Giallo sulla morte del Signor Gig Una pistola e la moglie uccisa

MilanoSangue sui giocattoli: quando l’hanno trovato, stringeva ancora fra le mani la pistola. L’arma con cui aveva ucciso la moglie e si era sparato. È finita male, malissimo, con un omicidio suicidio, la vita di Gianfranco Horvat, un’esistenza nel segno del gioco, dei bambini, della fantasia. Sì, aveva strappato alla noia e alla solitudine tanti fanciulli che avevano esplorato il mondo attraverso i suoi giocattoli o quelli da lui importati. Gianfranco Horvat, padovano, classe 1942, era entrato presto in quel mondo fatto di colori, fantasia e sorrisi. Giovanissimo aveva cominciato ad occuparsi dell’azienda fondata dal padre Aldo, la Horvat giocattoli. Poi, nel fatidico ’68, il grande salto: aveva fondato la Gig che in pochi anni si guadagnò grande visibilità in quel segmento di mercato. Un vero miracolo del made in Italy.
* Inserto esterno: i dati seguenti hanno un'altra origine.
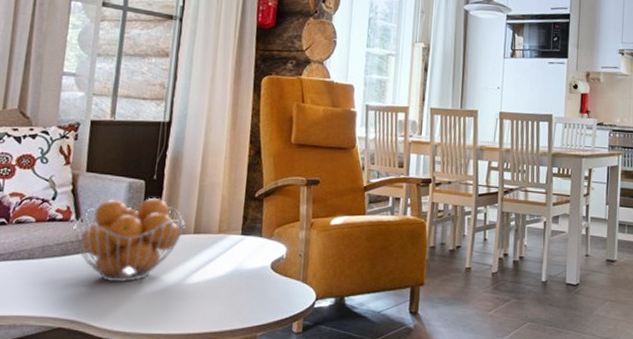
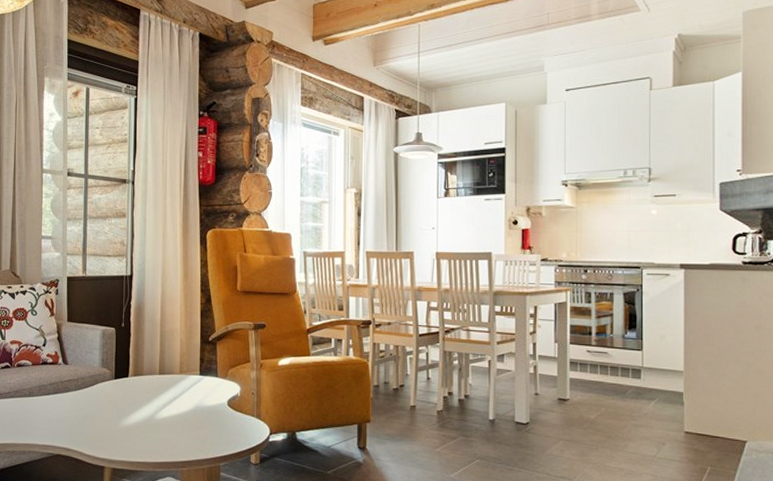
fruit basket: present [72,197,185,283] -> none [60,343,151,417]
Non l’unica intuizione di una carriera a lungo fortunata. Nel 1995 era arrivato ad un passo dal portare la sua creatura in Borsa, intanto era diventato licenziatario per l’Italia del marchio Toy’s e quindi di Nintendo. Un’altra mossa azzeccata che l’aveva portato con passo sicuro nell’era dell’elettronica. Distributore di consolle ultrasofisticate e di coloratissimi giochi tradizionali, tutti oggetti di culto per i più giovani. Il gruppo Gig era arrivato ad avere 600 dipendenti, 160 dei quali nell’area fiorentina, il quartiere generale dell’impero. Invece no, il signor Gig si era trovato dopo tanti successi, in difficoltà. Problemi finanziari, il suo tallone d’Achille, che l’avevano travolto: aveva dovuto avviare la procedura di mobilità per cinquecento persone, aveva smobilitato e il gruppo era franato. Così, dopo un rapido declino, Horvat aveva ammainato la bandiera passatagli dal padre: aveva ceduto la sua malconcia azienda a Enrico Preziosi, che già nel ’95 aveva messo un piede nella Gig, col 5 per cento del capitale.
Horvat, però non era sparito, non si era ritirato fra rimpianti e ricordi, non era andato in pensione. Ad aprile, aveva conquistato la quota di maggioranza di un’azienda toscana, la Edison giocattoli ed era diventato Presidente e amministratore delegato. Insomma, era tornato alla passione di una vita e si era ributtato nel lavoro, provando l’adrenalina della seconda chance.
Invece la lampadina nella sua testa si è spenta per una qualche ragione, al momento oscura. L’imprenditore e la moglie Anna Grazia Satta, fiorentina e di qualche anno più giovane, erano andati per il week end in Versilia, nell’appartamento situato nel centro storico di Pietrasanta, la cittadina del marmo frequentata da artisti di caratura internazionale. L’altra notte, uno dei due figli della coppia ha raggiunto i genitori, ma non è riuscito ad entrare in casa. Nessuno rispondeva al campanello, la porta era chiusa dall’interno e le chiavi nella toppa, inoltre, dettaglio inquietante, la luce di una camera era accesa. Così l’uomo ha chiesto aiuto ai vigili. Lei, in vestaglia, era distesa sul letto: fulminata da due proiettili alla testa; il corpo del marito era per terra. Vicinissimo al letto. In mano, la pistola.
Resta il mistero. Gli investigatori non hanno trovato un biglietto.

Anzi, Piero Sarti, il sindacalista della Filtea-Cgil, che aveva incontrato Horvat un mese fa per la prima assemblea alla Edison, ne tratteggia un ritratto che è un inno alla vita: «Mi aveva fatto un’ottima impressione, non era in crisi, aveva tanta voglia di fare».